Он оставил хорошие чаевые официанту и заплатил за ночлег. Старик у конторки спросил, не нужно ли ему снести чемоданы, и Даскаль ответил, что у него нет багажа. Тогда старик припомнил его и справился, хорошо ли ему спалось. Даскаль ответил утвердительно.
Солнце слепило глаза, и ему пришлось надеть темные очки. Мимо проносились пальмы, домики и крестьяне верхом, с крупов лошадей свисали корзины с овощами.

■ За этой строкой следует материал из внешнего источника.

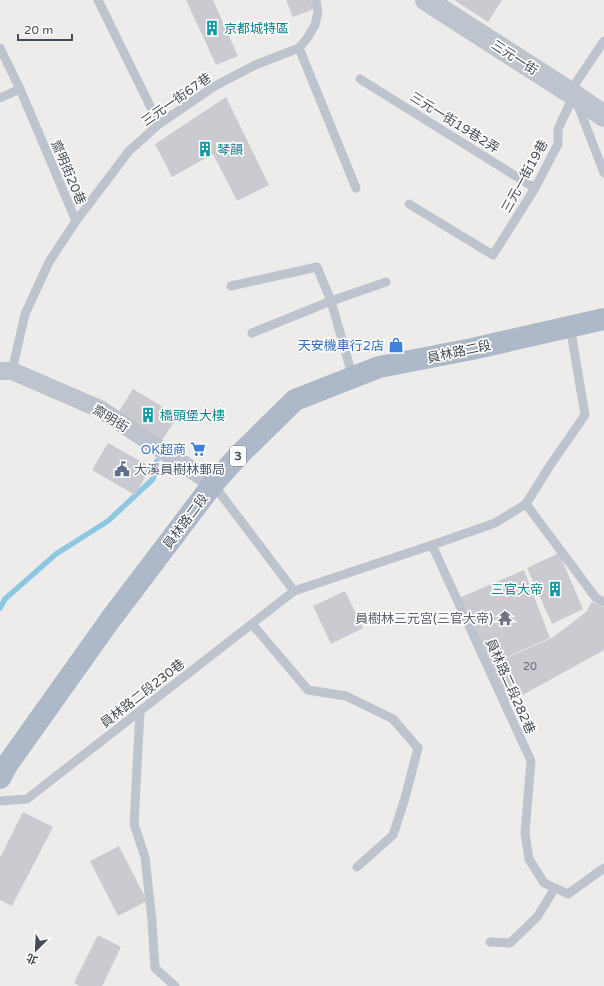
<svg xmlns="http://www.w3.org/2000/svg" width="604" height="986" viewBox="0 0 604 986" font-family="'Varela Round','Noto Sans TC',sans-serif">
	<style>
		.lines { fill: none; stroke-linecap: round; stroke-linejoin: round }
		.stream { stroke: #8ec7e2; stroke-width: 5.5 }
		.building { fill: #cacad0 }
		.service { stroke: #bec4cd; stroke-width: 9 }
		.minor { stroke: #bec4cd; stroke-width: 18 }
		.tertiary { stroke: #bec4cd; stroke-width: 22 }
		.primary { stroke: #adb8c8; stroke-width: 22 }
		.labels { text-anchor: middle; stroke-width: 3.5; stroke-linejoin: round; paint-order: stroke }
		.number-label { font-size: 11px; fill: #676c75 }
		.shield { fill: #fff; stroke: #7e8289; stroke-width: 1 }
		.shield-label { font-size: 12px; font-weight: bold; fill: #464d57 }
		.culture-label { font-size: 13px; fill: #0d838f; stroke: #fff; text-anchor: start }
		.street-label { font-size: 13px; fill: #464d57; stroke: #fff }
		.shop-label { font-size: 13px; fill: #366cbe; stroke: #fff; text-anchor: end }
		.service-label { font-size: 13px; fill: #4e5e75; stroke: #fff; text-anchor: start }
		.worship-label { font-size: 13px; fill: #5b616d; stroke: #fff; text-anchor: end }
	</style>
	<rect width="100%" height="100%" fill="#eeeceb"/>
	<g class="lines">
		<path class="stream" d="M0,608l5,-9 51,-45 52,-33 45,-42 4,-18"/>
	</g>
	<g class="building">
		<path d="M186,0h27l25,56 -22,9z"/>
		<path d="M286,0h25l3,9 -21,8z"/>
		<path d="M454,0h48l-14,22z"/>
		<path d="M226,97l43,88 -32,16 -24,-47 -41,23 -17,-33z"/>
		<path d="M133,389l45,27 -16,24 -44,-27z"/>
		<path d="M108,443l43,24 -16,28 -43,-25z"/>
		<path d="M559,553l24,56 -31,15 -25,-56z"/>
		<path d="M524,570l26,68 -61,27 -30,-67z"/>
		<path d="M345,591l18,37 -32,16 -18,-38z"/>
		<path d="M592,602l12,5v43l-96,53 -20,-37 64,-28 34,-26z"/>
		<path d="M23,812l30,15 -41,79 -12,-6v-42z"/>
		<path d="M119,846l28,55 -29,15 -28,-55z"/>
		<path d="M98,935l23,12 -19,39h-22l-6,-3z"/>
	</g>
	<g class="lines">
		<g class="service">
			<path d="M98,0l61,124"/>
			<path d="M604,41l-31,46 1,8 30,78"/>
			<path d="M0,48l20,41"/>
			<path d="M299,48l57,140"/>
			<path d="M360,79l175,109"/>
			<path d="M0,98l20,-9 56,132 -27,41 -24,52 -13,57"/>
			<path d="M409,204l84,51 42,-67 23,-44v-15l16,-34"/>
			<path d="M76,221l53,-70 30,-27 56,-38 40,-21 44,-17 9,-11 7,-12 3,-13 -2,-12"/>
			<path d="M231,286l86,-19 14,34 22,77"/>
			<path d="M252,333l79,-32 55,-19"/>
			<path d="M213,484l81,107 138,-46 99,216 -6,72 4,26 15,24 24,11 36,-26"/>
			<path d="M526,504l70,94 8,4"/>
			<path d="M432,545l63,-22 31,-19 23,-37 36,-52 -15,-89"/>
			<path d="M252,624l56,66 38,6 47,23 25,29 -13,50 -12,37 -36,32"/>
			<path d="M140,711l-6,113 11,33 7,64 3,47 20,18"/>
			<path d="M0,801l27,-2 267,-208"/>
			<path d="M490,942l20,1 27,-26 18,-29"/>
		</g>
		<path class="minor" d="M0,371h12l88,38 113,75"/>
		<path class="tertiary" d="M426,0l148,95 30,21"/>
		<path class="primary" d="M0,778l7,-13 103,-145 103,-136 26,-29 56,-55 84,-33 93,-18 132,-30"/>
	</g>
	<defs>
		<g id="building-bare" transform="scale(1.2)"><path d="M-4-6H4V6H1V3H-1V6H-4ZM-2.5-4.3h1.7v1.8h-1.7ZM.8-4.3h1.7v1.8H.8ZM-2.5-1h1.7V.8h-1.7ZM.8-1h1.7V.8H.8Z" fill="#0f9aa8" stroke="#fff" stroke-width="2.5" paint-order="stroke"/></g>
		<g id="shop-bare" transform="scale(1.2)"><path d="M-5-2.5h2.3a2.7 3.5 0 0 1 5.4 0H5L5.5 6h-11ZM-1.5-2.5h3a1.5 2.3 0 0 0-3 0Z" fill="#3f7fe0" stroke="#fff" stroke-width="2.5" paint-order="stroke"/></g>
		<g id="supermarket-bare" transform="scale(1.2)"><path d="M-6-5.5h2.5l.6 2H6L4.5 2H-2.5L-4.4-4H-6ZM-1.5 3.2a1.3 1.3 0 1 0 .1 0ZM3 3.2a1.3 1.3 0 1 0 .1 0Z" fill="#3f7fe0" stroke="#fff" stroke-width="2.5" paint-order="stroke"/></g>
		<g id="civic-bare" transform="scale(1.2)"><path d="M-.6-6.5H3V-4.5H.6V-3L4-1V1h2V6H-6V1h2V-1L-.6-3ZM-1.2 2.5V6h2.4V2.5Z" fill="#5c6f8a" stroke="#fff" stroke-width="2.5" paint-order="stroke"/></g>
		<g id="temple-bare" transform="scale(1.2)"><path d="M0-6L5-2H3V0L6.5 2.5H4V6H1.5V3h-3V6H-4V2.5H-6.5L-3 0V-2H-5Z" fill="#6b7280" stroke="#fff" stroke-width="2.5" paint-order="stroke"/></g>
	</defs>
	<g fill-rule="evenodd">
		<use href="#building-bare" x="212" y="28"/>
		<use href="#building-bare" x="205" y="149"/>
		<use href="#shop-bare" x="396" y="345"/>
		<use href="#building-bare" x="148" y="415"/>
		<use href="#supermarket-bare" x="198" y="449"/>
		<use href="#civic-bare" x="122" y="469"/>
		<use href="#building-bare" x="555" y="589"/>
		<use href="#temple-bare" x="505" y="618"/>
	</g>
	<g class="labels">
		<g class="number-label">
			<text x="530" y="670">20</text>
		</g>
		<rect class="shield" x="230" y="446" width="16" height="20" rx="3"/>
		<g class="shield-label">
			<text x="238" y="460">3</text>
		</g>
		<g class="culture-label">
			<text x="224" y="33">京都城特區</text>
			<text x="217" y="154">琴韻</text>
			<text x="160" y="420">橋頭堡大樓</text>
			<text x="543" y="594" text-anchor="end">三官大帝</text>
		</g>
		<g class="street-label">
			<text transform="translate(515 57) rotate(33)" y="5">三元一街</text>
			<text transform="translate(176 99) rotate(-35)" y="5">三元一街67巷</text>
			<text transform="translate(455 122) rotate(32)" y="5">三元一街19巷2弄</text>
			<text transform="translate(69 172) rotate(67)" y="5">齋明街20巷</text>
			<text transform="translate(524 176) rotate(-61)" y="5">三元一街19巷</text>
			<text transform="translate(459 351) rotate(-12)" y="5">員林路二段</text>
			<text transform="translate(111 418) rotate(31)" y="5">齋明街</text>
			<text transform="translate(185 521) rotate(-53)" y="5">員林路二段</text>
			<text transform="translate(511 686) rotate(66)" y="5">員林路二段282巷</text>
			<text transform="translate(142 693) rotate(-38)" y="5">員林路二段230巷</text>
		</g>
		<g class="shop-label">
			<text x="384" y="350">天安機車行2店</text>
			<text x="186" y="454">OK超商</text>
		</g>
		<g class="service-label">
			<text x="134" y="474">大溪員樹林郵局</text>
		</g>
		<g class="worship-label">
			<text x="493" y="623">員樹林三元宮(三官大帝)</text>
		</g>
	</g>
	<g transform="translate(36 950) rotate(204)" stroke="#ffffff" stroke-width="3" paint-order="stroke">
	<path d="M0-3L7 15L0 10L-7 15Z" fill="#464d57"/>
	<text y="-6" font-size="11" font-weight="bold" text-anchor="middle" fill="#464d57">北</text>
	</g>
	<path d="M18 34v6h54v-6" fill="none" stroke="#464d57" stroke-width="2"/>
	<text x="24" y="34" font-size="12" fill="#464d57" stroke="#ffffff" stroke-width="3" paint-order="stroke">20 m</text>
</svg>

Проезжая мимо сентрали, он почувствовал запах тростникового сока и самого тростника, который рос и гнулся под ударами свежего ветра, прилетавшего с моря. Под колесами машины железные мосты гремели, как негритянские барабаны, а железобетонные — шипели, когда шины с трудом отрывались от размякшего на солнце асфальта. Зеленые пятна платанов, одетых мягкой листвой, чередовались с веселыми подсолнухами и полями, заросшими маргаритками. На светлом выгоне жевали жвачку коровы, лошади бегали по лугу, обмахиваясь длинными хвостами. Горячий воздух, влетая в окошко машины, дурманил Даскаля запахами всего, что росло на этой земле и выжигалось солнцем, а сейчас стремительно проносилось перед его глазами.